Monastic Hours

A Time to Keep Silence comprises three slim essays, morning reading with a pot of tea. Read once, then again more slowly, paying closer attention to Patrick Leigh Fermor’s language. With a dictionary nearby: scapulars, giaour, encomium. With Leigh Fermor, new words always tucked into the corners of sentences.

The essays trace his time in monasteries: the muffled footfall of the Abbey of St. Wandrille, the austere discipline of La Grande Trappe, the eerie riddles of the rock monasteries in Cappadocia. For a few hours, sharing in the stillness he sought and recorded.

He ends with a passage on St. Basil of Caesarea, though it could just as easily describe the spirit of this quiet book:

There is a mood of humanity and simplicity in his writings, an absence of bigotry that seems to blow like a soft wind from those groves of olive and tamarind and lentisk; gently ruffling the surface of the mind and then leaving it quiet and still. And, while the daylight vanishes from these northern hayfields, it is a similar blessing, an ancient wisdom exorcising the memory of conflict and bloodshed of the intervening centuries, that brings its message of tranquility to quieten the mind and compose the spirit.

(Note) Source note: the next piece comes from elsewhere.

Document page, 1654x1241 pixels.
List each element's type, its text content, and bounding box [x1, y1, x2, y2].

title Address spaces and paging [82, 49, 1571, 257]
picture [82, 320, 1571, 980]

One finishes the book with the sense that silence, for Leigh Fermor, was not absence but a form of attention; something that had to be entered slowly before it would yield anything at all.

4 thoughts on “Monastic Hours

  1. >Anthony,It is a precious little jewel of a book. I see from one of your earlier posts that you were also very taken by A Time for Gifts. For me it joined a select band of reads which are a real pick-me-up. I do not think I am particularly prone to envy, but I have to admit to desiring PLF's art and scope. What a life well lived and well told!

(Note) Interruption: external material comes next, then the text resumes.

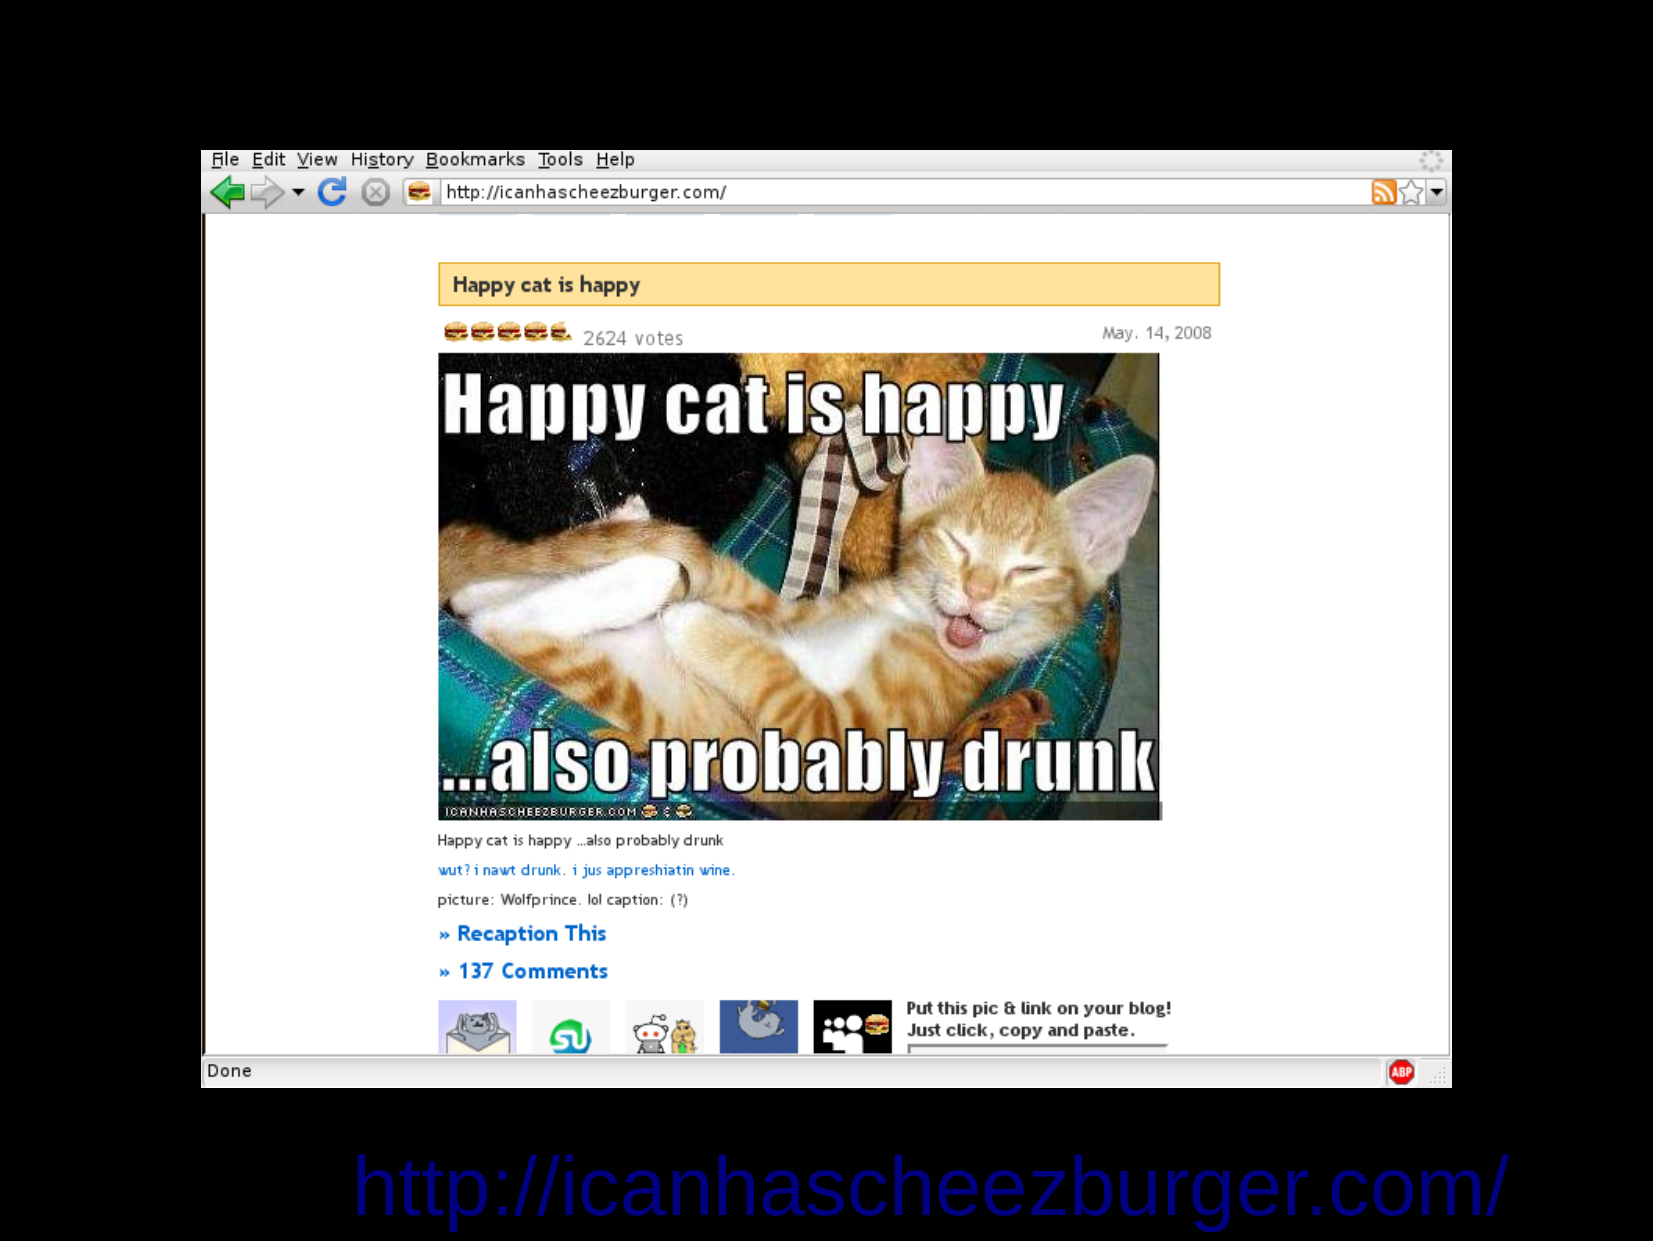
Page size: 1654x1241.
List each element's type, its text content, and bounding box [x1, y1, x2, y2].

text_box http://icanhascheezburger.com/ [337, 1132, 1538, 1241]
picture [201, 150, 1452, 1088]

  2. >I want to read Fermor so much! I have heard fantastic things about his writing, and I love learning new words. So of course my library hasn't got anything by him. :\

  3. >Uncle Toby – I relished A Time for Gifts. Leigh Fermor's teenage stroll down the length of Europe, at a pivotal moment in history, and his experiences during the war make exhilarating reading. Combine his life and the lucidity of his writing and, thankfully for us, you get some special books.